◆ What is expected: Among the lines below, which ones contain the word "function"? Copy every such line.

____ Given records

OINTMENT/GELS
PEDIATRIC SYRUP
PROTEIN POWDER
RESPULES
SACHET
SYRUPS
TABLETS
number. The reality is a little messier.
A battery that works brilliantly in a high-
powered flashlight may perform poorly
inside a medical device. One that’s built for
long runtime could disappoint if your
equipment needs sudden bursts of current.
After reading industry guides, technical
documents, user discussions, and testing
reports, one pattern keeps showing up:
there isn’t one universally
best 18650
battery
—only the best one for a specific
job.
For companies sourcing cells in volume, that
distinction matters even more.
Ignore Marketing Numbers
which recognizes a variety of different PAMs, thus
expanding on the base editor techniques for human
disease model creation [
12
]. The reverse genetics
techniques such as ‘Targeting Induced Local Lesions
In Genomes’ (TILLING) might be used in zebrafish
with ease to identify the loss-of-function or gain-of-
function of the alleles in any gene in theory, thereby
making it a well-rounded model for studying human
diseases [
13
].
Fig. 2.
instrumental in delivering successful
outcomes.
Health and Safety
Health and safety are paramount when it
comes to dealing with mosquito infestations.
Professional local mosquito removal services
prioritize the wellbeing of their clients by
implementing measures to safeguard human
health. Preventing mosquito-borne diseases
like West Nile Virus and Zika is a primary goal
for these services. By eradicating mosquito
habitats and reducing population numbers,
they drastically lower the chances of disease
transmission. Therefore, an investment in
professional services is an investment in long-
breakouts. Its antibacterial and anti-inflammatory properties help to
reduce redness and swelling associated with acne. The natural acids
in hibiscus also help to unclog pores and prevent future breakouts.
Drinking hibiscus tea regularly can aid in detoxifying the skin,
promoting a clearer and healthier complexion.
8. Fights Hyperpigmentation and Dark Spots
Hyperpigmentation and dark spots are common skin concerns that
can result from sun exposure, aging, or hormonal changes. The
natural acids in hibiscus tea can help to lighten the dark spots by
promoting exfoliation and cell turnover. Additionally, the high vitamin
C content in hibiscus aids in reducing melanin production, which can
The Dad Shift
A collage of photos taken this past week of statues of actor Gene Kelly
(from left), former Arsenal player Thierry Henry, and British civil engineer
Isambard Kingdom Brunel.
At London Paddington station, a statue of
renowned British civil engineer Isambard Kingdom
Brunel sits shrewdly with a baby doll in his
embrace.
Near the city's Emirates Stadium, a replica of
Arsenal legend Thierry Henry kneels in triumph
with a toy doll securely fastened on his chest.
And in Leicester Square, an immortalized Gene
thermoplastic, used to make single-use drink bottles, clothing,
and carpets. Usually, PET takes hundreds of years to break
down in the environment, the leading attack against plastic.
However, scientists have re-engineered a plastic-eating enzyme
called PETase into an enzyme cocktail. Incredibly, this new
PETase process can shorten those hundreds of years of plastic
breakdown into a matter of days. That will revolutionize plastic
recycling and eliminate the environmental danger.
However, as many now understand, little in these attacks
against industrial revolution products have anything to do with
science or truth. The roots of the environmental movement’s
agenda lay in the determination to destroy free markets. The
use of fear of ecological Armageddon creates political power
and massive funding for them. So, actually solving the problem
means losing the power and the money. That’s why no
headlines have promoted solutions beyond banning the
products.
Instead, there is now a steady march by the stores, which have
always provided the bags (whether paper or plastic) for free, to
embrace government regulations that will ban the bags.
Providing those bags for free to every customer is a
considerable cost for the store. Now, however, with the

________

◆ Solution to the exercise:
with ease to identify the loss-of-function or gain-of-
function of the alleles in any gene in theory, thereby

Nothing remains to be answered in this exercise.